Журов махнул папиросой.
— А я — в Забайкальский гарнизон. Дисциплинарное. Я на Усы не в обиде. Все‑таки надо было изобразить наказание. Перевод в двадцать четыре часа. Поезд через два. Да ерунда. Ознакомлюсь с бурятскими — или какими там? — монгольскими лошадками. Тоже дело.
Огорченным он не выглядел. Что там думал Журов на самом деле, было глубоко упрятано и заперто на замок.
— Может, оно так и к лучшему, — не стал напирать на эту дверь Зайцев.
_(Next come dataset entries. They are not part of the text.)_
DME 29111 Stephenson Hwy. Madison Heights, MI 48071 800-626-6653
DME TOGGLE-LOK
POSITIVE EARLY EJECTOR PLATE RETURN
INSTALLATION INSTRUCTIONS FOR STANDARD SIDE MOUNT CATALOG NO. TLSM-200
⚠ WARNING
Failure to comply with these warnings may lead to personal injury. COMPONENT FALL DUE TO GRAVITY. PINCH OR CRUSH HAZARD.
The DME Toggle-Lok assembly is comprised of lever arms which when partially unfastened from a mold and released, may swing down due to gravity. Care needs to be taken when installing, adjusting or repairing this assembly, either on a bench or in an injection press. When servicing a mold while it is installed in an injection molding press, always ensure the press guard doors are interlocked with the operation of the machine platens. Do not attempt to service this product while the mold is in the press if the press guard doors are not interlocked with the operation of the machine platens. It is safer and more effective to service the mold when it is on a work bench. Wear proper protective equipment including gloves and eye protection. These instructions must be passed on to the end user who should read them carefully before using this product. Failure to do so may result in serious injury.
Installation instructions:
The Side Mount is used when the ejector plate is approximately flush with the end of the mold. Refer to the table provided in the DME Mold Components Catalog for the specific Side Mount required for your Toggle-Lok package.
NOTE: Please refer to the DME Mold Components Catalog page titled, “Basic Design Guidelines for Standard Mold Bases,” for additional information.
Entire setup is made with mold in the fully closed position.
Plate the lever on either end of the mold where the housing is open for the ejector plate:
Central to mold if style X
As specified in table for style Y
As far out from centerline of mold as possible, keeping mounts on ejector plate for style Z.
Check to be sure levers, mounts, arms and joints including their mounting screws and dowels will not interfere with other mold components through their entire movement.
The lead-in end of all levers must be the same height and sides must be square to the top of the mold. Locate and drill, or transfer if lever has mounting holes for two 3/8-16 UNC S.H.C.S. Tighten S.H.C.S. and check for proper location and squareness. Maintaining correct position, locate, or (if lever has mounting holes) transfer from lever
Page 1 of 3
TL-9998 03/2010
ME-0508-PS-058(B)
— Это точно. От обеих баб моих подальше.
Зайцев поразился легкости, с какой Журов сам заговорил о своей тайне. Понял: в этой темной, смутной и душистой ночи под крупными южными звездами, которые и не снились Канту, Журову не хотелось отпускать его, случайного собеседника. Хотелось поговорить. Видимо, желание быть откровенным все‑таки нашло себе безопасное русло: выражаясь языком комсобраний, «моральный облик».
— Женаты сами‑то?
— Нет.
— Чего так?
— Служба.
— Чего там. Не хуже прочих служба, — не поверил Журов.
— Недавно выезжали на вызов. Сторож зарубил топором собутыльника. И спать лег рядом. Проснулся. Думал, что протрезвел. Разделал труп на куски, как тушу. Сложил в тележку. Взяли, когда он эти куски по одному в канал опускал. И это легкий случай: тут тебе сразу на месте и подозреваемый, и мотив, и убитый, и улики. …Придешь вот так домой, а там жена в папильотках. Дети? Гладить их по голове?
Он пожал плечами. Журов слушал внимательно. Сбросил пепел. Помолчал.
— Не знаю. На гражданской я тоже видел кое‑что. И с белой стороны, и с нашей. Тоже радости мало. Не советчик, но так скажу: все равно женись. Мужику нужны на шее жернова. Баба, дети. Да, тащить тяжело. Но без них улетишь. Жизнь такая. Закрутит, с ног собьет, унесет.
Зайцев почувствовал симпатию. Не любовная путаница, не слабость характера, которая бы мешала Журову развязаться со своими двумя женами, и даже не банальное «можно ли одновременно любить обеих». Журов навесил себе на шею один жернов. А потом понял: еще один. Чтобы потверже стоять на земле.
Чтоб не каждому злому жеребцу на спину вскакивать.
— Бабы‑то не возражают?
— Возражают, — чистосердечно вздохнул Журов.